Colchicine, the old gout drug often cited as a cheap anti-inflammatory, hasn't been such a good deal since FDA approval, a study in JAMA Internal Medicine showed.

This report addresses how a 5 cent pill changed into a $5 pill under the FDA’s Unapproved Drug Initiative. In 2009 the manufacturer of Colcrys conducted a 1-week trial (n = 185), and subsequently received 3 years’ market exclusivity for treatment of acute gout, and other generic/unapproved formulations were soon ordered off the market, resulting in a virtual monopoly.

The inflation- and rebate-adjusted Medicaid price per pill jumped from $0.24 in 2008 to $4.20 after the FDA officially approved a branded form, Colcrys, through the agency's Unapproved Drug Initiative pathway in 2009.

As subsequent authorized generics emerged with only "marginally lower" prices, the price per pill actually rose further to $4.66 in 2015, reported Natalie McCormick, PhD, of Massachusetts General Hospital in Boston.

→ **GIVEN RECORDS**:
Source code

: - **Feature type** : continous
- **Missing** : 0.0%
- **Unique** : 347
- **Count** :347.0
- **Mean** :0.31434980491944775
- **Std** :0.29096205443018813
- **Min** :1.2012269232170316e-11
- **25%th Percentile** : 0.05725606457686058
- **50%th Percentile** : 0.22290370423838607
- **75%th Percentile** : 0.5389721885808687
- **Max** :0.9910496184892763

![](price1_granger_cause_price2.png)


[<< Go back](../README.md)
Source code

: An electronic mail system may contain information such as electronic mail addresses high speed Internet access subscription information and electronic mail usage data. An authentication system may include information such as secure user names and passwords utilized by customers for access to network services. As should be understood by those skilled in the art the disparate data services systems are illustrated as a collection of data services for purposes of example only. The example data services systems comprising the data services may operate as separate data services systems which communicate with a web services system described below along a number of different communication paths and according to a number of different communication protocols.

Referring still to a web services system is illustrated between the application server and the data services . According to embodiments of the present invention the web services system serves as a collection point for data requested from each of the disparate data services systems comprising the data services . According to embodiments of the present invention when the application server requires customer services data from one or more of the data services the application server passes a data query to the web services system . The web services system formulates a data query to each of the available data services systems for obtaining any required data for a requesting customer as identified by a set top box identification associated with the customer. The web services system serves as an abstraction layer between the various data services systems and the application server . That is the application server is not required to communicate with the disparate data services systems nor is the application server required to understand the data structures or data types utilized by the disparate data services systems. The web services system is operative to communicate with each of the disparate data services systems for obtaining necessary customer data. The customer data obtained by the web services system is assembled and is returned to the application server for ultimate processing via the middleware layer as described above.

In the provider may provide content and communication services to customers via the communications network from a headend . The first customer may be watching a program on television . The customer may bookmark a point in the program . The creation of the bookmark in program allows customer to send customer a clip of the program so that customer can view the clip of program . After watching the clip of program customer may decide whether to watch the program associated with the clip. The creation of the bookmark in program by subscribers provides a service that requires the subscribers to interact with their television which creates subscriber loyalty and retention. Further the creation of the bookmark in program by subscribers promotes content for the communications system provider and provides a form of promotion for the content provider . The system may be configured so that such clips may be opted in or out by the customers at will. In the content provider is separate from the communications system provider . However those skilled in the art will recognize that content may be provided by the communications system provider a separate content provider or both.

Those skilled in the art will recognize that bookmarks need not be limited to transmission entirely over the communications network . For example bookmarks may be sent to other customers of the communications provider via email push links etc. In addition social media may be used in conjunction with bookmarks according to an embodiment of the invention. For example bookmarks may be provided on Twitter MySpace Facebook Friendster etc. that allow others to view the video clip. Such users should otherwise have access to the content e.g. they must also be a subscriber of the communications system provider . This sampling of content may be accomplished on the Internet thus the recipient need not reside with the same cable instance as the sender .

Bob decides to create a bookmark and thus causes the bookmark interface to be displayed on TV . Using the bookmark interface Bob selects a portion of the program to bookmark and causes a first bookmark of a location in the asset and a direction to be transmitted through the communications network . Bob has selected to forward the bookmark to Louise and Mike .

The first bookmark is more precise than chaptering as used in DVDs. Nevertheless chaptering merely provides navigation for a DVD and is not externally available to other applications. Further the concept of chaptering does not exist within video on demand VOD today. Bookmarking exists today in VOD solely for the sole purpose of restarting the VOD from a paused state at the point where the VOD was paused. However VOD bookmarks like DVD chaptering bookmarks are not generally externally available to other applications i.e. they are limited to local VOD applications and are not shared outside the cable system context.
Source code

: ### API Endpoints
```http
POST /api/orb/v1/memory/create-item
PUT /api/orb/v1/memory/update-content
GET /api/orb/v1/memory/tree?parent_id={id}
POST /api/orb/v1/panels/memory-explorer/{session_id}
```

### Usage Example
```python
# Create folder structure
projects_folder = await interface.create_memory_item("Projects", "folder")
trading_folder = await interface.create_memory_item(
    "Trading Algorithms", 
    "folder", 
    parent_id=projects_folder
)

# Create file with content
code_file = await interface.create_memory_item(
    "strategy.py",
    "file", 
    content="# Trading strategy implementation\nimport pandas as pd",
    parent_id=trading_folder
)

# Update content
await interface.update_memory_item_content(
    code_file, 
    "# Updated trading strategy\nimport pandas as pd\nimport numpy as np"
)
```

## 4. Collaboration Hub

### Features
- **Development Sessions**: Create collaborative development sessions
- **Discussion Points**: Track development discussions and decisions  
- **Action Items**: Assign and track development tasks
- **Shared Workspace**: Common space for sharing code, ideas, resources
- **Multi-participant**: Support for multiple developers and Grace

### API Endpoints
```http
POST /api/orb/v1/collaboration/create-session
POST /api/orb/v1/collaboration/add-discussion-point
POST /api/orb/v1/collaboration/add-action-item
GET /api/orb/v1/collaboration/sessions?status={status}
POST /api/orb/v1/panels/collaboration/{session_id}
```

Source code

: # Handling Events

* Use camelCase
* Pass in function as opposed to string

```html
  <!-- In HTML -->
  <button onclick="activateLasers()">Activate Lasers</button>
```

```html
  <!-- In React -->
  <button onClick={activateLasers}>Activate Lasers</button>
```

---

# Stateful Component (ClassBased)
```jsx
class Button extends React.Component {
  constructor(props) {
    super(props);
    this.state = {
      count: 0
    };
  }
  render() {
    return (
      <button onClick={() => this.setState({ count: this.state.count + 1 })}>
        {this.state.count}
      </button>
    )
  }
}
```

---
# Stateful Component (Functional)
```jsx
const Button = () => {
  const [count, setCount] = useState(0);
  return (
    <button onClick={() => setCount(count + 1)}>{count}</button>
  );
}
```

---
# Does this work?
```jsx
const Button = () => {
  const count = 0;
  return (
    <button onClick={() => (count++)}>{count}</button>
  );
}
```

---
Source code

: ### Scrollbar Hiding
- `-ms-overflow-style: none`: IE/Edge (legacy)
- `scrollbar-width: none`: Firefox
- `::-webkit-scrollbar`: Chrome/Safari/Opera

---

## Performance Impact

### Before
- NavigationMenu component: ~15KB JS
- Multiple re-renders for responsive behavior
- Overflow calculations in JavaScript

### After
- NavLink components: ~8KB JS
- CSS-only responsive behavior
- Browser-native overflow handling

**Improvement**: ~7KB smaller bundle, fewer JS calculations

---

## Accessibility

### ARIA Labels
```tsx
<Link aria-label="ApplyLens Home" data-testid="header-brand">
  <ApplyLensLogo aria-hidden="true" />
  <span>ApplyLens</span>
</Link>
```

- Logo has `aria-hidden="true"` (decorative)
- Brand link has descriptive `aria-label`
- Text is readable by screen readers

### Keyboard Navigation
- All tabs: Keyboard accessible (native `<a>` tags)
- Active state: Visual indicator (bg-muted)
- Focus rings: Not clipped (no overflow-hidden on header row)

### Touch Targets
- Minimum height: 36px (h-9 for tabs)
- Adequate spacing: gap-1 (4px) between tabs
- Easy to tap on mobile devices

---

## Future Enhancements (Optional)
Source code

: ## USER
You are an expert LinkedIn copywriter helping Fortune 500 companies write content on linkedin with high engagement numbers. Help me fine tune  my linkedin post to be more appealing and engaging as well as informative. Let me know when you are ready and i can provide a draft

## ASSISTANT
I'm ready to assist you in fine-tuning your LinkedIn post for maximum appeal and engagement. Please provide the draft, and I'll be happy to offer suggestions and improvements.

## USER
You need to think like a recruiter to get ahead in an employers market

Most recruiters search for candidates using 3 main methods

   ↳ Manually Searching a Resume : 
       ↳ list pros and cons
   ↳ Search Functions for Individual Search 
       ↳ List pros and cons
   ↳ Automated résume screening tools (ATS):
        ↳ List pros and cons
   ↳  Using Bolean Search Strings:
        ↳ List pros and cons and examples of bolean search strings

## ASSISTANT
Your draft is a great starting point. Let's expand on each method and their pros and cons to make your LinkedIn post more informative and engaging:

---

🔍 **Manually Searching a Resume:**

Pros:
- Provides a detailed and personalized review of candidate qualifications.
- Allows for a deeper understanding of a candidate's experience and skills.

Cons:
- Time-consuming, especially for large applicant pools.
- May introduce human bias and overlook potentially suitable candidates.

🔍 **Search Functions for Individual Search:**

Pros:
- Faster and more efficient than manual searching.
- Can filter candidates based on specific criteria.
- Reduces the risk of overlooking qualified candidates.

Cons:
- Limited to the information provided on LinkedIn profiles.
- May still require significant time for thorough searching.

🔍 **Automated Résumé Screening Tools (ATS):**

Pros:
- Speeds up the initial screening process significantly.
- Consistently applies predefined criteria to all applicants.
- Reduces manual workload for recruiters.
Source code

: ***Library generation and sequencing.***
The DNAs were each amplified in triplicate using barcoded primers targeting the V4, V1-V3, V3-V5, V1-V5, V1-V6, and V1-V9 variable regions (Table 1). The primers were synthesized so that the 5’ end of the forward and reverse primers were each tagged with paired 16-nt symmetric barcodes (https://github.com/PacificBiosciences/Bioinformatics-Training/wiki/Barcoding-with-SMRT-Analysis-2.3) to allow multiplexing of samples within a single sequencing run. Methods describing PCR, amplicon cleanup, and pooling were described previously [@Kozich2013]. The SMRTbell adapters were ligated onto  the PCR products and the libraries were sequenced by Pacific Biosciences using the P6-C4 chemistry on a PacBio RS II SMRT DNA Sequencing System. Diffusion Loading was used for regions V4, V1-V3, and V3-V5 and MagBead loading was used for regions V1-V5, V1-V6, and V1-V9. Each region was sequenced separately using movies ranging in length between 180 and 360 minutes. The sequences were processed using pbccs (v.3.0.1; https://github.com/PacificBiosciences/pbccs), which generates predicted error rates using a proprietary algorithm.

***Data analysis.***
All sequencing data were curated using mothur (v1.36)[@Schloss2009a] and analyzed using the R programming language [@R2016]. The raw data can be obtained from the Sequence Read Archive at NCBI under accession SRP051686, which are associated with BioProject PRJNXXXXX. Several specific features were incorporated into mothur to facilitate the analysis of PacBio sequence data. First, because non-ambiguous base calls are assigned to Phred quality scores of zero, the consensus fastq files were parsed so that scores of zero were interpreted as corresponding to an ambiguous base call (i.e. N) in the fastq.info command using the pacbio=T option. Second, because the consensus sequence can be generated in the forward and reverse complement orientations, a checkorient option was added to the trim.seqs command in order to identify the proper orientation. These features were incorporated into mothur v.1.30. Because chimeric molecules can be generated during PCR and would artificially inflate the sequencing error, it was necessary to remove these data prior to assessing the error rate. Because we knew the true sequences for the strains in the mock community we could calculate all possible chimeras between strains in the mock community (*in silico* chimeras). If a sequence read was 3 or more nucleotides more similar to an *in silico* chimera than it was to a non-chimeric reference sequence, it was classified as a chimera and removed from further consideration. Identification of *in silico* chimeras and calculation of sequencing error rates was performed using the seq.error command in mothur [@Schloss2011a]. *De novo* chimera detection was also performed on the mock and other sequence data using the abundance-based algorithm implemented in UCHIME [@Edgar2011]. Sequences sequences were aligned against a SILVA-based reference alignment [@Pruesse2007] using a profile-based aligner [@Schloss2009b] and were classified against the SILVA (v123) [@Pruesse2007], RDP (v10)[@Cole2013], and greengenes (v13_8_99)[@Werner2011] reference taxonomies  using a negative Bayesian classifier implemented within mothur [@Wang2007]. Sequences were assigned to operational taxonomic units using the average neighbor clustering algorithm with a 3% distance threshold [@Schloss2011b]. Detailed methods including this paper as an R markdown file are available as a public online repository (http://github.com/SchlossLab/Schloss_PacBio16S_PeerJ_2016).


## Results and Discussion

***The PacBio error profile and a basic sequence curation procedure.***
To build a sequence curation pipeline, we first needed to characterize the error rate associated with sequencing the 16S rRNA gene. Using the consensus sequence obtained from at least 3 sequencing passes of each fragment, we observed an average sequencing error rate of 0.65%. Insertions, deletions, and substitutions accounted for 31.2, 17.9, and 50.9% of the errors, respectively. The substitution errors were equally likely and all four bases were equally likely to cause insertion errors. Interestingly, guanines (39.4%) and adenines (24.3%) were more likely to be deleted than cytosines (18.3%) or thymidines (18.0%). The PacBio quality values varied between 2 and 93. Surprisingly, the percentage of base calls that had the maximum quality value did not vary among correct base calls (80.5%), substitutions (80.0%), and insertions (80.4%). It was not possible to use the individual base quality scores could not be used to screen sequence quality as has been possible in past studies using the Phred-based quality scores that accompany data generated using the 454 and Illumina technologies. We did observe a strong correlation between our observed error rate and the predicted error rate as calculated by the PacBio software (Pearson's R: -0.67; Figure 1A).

→ **REQUIRED WORK**:
Please duplicate the part of the colchicine pricing text starting at "Colchicine, the old" and ending at "pathway in 2009.". The entries were taken from a different source.

→ **RESULT OF THIS TASK**:
Colchicine, the old gout drug often cited as a cheap anti-inflammatory, hasn't been such a good deal since FDA approval, a study in JAMA Internal Medicine showed.

This report addresses how a 5 cent pill changed into a $5 pill under the FDA’s Unapproved Drug Initiative. In 2009 the manufacturer of Colcrys conducted a 1-week trial (n = 185), and subsequently received 3 years’ market exclusivity for treatment of acute gout, and other generic/unapproved formulations were soon ordered off the market, resulting in a virtual monopoly.

The inflation- and rebate-adjusted Medicaid price per pill jumped from $0.24 in 2008 to $4.20 after the FDA officially approved a branded form, Colcrys, through the agency's Unapproved Drug Initiative pathway in 2009.